Mengukur Netralitas Pemilu dalam Demokrasi




Oleh: Mia Annisa
 
10 camat terancam dipecat karena telah menampilkan kaos jersey dengan nomor yang sama saat laga persahabatan di stadion Chandrabaga. Hal ini terjadi lantaran setelah foto 10 camat itu tersebar. Akibatnya banyak publik menilai bahwa para pejabat itu diragukan netralitasnya karena keberpihakan Paslon tertentu menjelang pemilu 2024 ini. 

Seperti yang sudah disebarkan sebelumnya bahwa ASN maupun TNI harus netral dan tidak boleh menampilkan keberpihakan terhadap calon legislatif maupun yudikatif bahkan presiden di depan umum. Bahkan dijelaskan gerakan dan simbol-simbol apa saja yang tidak boleh dilakukan oleh ASN maupun TNI. 
Asas netral itu sendiri dimaksudkan agar ASN/TNI bisa melaksanakan tugasnya dengan netral yaitu adil dan tidak memihak siapa pun. 

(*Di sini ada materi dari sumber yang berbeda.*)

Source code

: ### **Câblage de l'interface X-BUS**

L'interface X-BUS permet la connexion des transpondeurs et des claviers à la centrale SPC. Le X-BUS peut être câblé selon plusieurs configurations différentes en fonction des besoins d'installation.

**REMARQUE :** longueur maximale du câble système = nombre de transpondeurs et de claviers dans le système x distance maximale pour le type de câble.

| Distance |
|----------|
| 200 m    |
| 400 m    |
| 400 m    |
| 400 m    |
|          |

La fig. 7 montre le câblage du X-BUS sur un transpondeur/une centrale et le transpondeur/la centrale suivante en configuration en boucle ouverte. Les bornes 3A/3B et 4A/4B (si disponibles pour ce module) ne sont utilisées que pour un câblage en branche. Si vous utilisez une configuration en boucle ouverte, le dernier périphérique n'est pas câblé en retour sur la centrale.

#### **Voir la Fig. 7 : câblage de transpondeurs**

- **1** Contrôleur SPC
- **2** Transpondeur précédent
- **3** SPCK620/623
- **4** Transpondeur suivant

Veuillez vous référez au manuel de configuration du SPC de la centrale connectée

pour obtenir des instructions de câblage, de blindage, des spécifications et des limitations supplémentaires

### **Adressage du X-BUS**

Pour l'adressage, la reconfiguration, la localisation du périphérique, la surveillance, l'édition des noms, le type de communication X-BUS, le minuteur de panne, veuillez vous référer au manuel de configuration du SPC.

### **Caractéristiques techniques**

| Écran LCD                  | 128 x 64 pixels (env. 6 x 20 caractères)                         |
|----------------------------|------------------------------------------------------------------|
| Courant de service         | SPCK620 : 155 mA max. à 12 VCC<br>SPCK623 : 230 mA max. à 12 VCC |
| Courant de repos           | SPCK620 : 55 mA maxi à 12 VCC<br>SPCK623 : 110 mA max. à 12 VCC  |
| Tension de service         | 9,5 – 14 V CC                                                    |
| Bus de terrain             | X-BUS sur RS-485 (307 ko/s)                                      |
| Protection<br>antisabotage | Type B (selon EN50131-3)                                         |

Hal ini sebagaimana dimuat dalam Pasal 5 huruf n PP Nomor 94/2021 disebutkan ASN dilarang memberikan dukungan dalam pemilu dengan cara antara lain :

Membuat keputusan dan/atau tindakan yang menguntungkan atau merugikan salah satu pasangan calon sebelum, selama, dan sesudah masa kampanye; dan Mengadakan kegiatan yang mengarah kepada keberpihakan terhadap pasangan calon yang menjadi peserta pemilu sebelum, selama, dan sesudah masa kampanye.

Diancam sanksi administratif berat, pemberhentian jabatan sampai kurungan pidana. 

Lantas seperti apa dengan fakta dilapangannya selama ini? Apakah benar jika netralitas ini berpengaruh terhadap kerja mereka secara signifikan?

Menurut Ray Rangkuti, Direktur Eksekutif Lingkar Madani, banyaknya ASN yang tidak netral menjelang pemilu 2024 sedikit banyak karena alasan pragmatis, sudah menjadi rahasia umum jika mereka memilih, mendukung orang-orang yang berkuasa nantinya akan mendapatkan hal serupa, misal promosi/kenaikan jabatan, dsb. Berikutnya karena adanya tekanan dari kekuatan tertentu yang memiliki potensi untuk melakukan pelanggaran asas pemilu.  

Hal ini wajar sebab dalam pesta demokrasi mereka akan menggunakan cara-cara terselubung agar kelompoknya/paslonnya terpilih pada periode yang akan datang mengingat  kubu petahana memiliki modal yang lebih besar tidak hanya bicara finansial, tapi dengan kewenangan dan kekuasaan yang masih berlangsung. Tidak lagi kenal halal dan haram, semua diterabas untuk melanggengkan kekuasaannya. 

Termasuk dengan menggunaan atribut  artifisial semakin menunjukkan bahwa  masyarakat hari ini memiliki kesadaran politik yang lemah dan taraf berpikir yang rendah. Oleh karena itu cara memperkenalkan paslon hanya dengan wajah, nomor, warna, dan slogan pendek. 

Berbeda dalam sistem Islam tidak ada asas netralitas, karena memang dari awal dipilihnya jajaran-jajaran pemimpin dari paling atas sampai bawah semuanya memang untuk melayani umat. Sedangkan kepemimpinannya tidak diraih hanya dengan poster, kaos, sembako murah dan uang saku maupun nasi bungkus. Tapi semua itu diraih dengan bukti kepedulian, riayah, dan pengabdian nyata yang dapat dirasakan oleh masyarakat. Dengan demikian, secara alami masyarakat mengenal siapa pemimpinnya.

Itulah yang terjadi saat suara pemilihan pengganti Rasul juga mengerucut pada Saad bin Ubadah dan Abu Bakar. Karena Saad bin Ubadah adalah orang yang diakui kepemimpinannya di kalangan Anshor, sedangkan Abu Bakar kepemimpinannya sudah diakui oleh kaum muhajirin. Wallahu'alam bi shawab.